_YOUR TASK:_
Your output should be the lines of the data that follow, reproduced exactly from the first through the line bearing "49: (120, 268, 0.56)".

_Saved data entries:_

-- Opening Marker --

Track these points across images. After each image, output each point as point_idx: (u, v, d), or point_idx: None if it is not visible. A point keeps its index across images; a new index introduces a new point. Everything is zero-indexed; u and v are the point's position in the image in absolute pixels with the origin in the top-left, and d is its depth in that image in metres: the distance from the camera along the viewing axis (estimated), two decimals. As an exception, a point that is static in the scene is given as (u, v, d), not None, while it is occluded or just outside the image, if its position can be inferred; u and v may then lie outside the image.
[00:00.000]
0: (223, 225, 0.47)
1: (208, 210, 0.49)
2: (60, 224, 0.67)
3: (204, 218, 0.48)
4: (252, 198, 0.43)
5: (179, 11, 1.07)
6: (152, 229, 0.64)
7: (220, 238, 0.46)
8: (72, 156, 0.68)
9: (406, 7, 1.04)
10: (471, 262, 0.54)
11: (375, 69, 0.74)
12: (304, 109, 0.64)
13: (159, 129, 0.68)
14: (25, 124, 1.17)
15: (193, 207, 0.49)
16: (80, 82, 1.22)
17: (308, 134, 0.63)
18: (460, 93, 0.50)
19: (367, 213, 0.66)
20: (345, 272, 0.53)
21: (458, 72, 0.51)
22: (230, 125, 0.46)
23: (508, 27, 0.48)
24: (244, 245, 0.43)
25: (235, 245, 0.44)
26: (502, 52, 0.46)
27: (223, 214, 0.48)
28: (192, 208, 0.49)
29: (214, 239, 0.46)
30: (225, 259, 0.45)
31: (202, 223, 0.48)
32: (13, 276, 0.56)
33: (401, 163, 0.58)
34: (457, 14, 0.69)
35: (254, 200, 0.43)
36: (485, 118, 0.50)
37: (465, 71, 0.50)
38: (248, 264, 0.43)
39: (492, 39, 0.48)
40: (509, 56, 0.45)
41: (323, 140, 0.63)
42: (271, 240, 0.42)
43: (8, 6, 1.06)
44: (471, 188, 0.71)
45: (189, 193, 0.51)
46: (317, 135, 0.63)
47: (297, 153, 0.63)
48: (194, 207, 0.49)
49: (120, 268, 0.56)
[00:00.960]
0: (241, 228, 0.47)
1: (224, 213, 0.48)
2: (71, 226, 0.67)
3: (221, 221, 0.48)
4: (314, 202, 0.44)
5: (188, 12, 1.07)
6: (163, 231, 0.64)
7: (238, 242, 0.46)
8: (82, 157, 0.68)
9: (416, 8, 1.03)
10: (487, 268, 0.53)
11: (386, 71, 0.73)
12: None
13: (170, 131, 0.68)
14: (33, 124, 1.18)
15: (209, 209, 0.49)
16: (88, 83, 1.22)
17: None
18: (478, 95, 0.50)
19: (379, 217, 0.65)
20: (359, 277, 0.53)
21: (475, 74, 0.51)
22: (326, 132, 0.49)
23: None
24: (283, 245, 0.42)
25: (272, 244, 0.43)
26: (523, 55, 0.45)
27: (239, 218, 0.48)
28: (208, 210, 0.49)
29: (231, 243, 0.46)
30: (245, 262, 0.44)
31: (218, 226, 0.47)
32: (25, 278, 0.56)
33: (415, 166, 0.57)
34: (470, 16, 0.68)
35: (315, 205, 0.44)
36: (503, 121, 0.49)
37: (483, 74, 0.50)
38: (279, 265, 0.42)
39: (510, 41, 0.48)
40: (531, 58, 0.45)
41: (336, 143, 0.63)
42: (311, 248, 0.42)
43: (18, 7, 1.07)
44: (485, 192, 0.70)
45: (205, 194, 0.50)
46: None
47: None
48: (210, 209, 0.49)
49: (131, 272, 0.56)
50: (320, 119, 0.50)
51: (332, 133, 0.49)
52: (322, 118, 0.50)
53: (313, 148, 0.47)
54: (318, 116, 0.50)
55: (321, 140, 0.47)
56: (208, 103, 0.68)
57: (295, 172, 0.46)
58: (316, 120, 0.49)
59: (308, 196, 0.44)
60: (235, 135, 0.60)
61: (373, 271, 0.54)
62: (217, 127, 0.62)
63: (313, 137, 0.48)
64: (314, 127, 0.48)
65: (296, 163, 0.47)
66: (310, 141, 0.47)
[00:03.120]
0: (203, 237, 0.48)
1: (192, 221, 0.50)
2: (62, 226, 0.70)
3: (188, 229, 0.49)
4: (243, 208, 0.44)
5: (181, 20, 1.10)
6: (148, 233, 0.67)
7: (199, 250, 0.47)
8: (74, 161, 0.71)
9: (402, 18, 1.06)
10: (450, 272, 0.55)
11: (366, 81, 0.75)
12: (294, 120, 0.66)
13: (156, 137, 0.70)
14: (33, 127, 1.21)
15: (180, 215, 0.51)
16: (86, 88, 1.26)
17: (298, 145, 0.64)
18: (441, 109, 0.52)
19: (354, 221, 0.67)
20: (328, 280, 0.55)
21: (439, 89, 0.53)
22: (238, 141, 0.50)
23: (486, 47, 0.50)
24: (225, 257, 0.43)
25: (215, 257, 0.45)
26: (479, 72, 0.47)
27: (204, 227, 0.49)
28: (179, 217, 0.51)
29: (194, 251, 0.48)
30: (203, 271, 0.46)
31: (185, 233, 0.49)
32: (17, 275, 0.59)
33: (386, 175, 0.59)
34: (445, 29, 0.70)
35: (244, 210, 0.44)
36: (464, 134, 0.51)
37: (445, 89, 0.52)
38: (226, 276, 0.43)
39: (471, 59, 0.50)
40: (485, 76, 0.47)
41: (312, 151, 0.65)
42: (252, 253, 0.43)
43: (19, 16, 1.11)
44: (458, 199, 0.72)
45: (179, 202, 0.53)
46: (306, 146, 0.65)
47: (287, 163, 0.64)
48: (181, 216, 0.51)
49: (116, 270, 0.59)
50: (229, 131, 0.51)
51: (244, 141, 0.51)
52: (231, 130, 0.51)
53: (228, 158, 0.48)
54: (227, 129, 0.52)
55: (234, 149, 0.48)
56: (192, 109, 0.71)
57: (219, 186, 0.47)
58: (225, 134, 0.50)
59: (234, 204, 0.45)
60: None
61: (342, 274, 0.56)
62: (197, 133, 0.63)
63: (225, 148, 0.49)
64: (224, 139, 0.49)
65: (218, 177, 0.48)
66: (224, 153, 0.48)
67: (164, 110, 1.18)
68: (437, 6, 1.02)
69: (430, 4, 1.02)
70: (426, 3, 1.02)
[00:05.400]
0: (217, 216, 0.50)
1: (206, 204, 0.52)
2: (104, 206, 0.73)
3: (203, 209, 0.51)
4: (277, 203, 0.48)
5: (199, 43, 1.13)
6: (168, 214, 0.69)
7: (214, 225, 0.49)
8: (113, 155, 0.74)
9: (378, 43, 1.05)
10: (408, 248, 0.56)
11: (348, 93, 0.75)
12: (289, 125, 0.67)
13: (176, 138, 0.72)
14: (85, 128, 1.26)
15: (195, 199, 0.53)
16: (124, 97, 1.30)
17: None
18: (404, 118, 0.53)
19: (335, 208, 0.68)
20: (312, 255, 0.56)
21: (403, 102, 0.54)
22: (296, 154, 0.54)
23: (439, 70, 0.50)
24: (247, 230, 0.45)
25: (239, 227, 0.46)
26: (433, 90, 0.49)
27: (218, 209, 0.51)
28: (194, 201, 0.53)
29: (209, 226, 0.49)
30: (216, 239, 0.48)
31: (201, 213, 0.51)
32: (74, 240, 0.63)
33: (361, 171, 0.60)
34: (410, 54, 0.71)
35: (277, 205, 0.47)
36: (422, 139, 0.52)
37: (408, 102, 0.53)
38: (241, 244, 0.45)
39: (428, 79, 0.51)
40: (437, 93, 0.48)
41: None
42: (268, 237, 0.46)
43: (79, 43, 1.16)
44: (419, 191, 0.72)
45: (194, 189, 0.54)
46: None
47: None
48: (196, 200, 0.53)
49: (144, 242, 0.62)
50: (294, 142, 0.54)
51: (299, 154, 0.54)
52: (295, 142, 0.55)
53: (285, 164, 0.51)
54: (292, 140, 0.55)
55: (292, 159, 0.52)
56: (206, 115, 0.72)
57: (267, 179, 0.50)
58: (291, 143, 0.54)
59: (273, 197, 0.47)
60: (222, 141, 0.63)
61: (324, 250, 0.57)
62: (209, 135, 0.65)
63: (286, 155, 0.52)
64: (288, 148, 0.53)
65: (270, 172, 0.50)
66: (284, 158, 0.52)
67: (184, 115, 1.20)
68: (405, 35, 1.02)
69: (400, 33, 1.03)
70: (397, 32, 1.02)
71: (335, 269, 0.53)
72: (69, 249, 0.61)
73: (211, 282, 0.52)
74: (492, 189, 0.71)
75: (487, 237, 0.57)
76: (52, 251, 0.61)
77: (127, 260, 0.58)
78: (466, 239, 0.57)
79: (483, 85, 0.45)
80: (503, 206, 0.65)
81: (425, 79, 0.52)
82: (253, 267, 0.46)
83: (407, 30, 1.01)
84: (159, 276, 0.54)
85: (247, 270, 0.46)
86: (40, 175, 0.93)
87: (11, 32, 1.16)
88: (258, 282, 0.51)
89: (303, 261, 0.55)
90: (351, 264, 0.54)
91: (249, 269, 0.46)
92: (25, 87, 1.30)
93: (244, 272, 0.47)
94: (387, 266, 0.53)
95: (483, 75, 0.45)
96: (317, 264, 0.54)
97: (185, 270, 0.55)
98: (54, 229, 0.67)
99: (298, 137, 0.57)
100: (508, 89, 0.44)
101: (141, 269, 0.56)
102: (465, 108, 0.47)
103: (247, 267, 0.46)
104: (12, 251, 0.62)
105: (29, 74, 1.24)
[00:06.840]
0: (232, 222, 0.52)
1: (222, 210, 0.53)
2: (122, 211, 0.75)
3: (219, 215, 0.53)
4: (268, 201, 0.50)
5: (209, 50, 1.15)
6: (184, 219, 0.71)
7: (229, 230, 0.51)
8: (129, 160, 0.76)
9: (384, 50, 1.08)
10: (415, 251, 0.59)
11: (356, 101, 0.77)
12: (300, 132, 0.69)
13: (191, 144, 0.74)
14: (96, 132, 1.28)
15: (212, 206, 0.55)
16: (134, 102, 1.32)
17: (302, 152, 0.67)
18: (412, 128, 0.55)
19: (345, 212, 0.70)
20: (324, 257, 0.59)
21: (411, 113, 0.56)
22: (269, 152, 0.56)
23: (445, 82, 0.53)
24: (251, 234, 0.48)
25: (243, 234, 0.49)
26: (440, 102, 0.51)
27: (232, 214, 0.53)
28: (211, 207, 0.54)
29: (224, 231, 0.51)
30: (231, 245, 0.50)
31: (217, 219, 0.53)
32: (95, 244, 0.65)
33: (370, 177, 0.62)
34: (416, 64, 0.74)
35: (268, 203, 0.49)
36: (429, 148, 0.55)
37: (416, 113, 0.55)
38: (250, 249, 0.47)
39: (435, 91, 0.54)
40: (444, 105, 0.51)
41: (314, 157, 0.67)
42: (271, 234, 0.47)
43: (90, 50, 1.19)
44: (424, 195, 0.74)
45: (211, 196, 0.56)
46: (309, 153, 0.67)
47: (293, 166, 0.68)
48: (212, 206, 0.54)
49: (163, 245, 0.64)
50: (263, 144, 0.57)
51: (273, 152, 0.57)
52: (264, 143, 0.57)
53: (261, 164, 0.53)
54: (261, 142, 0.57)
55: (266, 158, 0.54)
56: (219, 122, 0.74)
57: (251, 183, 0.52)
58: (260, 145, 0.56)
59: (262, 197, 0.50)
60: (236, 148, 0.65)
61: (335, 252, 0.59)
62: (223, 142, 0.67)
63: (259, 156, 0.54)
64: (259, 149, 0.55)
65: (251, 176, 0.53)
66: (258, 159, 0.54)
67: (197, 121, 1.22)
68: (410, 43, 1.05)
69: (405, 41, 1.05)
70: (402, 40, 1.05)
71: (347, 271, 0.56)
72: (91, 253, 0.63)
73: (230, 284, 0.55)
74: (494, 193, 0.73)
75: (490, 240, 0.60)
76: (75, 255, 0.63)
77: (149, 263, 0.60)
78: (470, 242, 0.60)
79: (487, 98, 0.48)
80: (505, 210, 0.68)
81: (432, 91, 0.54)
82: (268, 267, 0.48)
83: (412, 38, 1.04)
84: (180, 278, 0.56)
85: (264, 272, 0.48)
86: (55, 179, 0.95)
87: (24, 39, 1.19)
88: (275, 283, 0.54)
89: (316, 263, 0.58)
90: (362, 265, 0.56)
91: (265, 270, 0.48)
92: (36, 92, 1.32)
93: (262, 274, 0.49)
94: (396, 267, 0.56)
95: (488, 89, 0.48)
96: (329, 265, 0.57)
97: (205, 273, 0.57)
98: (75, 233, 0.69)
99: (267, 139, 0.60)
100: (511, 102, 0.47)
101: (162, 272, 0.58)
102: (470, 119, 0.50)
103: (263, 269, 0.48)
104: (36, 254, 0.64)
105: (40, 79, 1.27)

-- Closing Marker --

_RESPONSE AREA:_
Track these points across images. After each image, output each point as point_idx: (u, v, d), or point_idx: None if it is not visible. A point keeps its index across images; a new index introduces a new point. Everything is zero-indexed; u and v are the point's position in the image in absolute pixels with the origin in the top-left, and d is its depth in that image in metres: the distance from the camera along the viewing axis (estimated), two decimals. As an exception, a point that is static in the scene is given as (u, v, d), not None, while it is occluded or just outside the image, if its position can be inferred; u and v may then lie outside the image.
[00:00.000]
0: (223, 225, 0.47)
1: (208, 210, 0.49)
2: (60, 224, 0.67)
3: (204, 218, 0.48)
4: (252, 198, 0.43)
5: (179, 11, 1.07)
6: (152, 229, 0.64)
7: (220, 238, 0.46)
8: (72, 156, 0.68)
9: (406, 7, 1.04)
10: (471, 262, 0.54)
11: (375, 69, 0.74)
12: (304, 109, 0.64)
13: (159, 129, 0.68)
14: (25, 124, 1.17)
15: (193, 207, 0.49)
16: (80, 82, 1.22)
17: (308, 134, 0.63)
18: (460, 93, 0.50)
19: (367, 213, 0.66)
20: (345, 272, 0.53)
21: (458, 72, 0.51)
22: (230, 125, 0.46)
23: (508, 27, 0.48)
24: (244, 245, 0.43)
25: (235, 245, 0.44)
26: (502, 52, 0.46)
27: (223, 214, 0.48)
28: (192, 208, 0.49)
29: (214, 239, 0.46)
30: (225, 259, 0.45)
31: (202, 223, 0.48)
32: (13, 276, 0.56)
33: (401, 163, 0.58)
34: (457, 14, 0.69)
35: (254, 200, 0.43)
36: (485, 118, 0.50)
37: (465, 71, 0.50)
38: (248, 264, 0.43)
39: (492, 39, 0.48)
40: (509, 56, 0.45)
41: (323, 140, 0.63)
42: (271, 240, 0.42)
43: (8, 6, 1.06)
44: (471, 188, 0.71)
45: (189, 193, 0.51)
46: (317, 135, 0.63)
47: (297, 153, 0.63)
48: (194, 207, 0.49)
49: (120, 268, 0.56)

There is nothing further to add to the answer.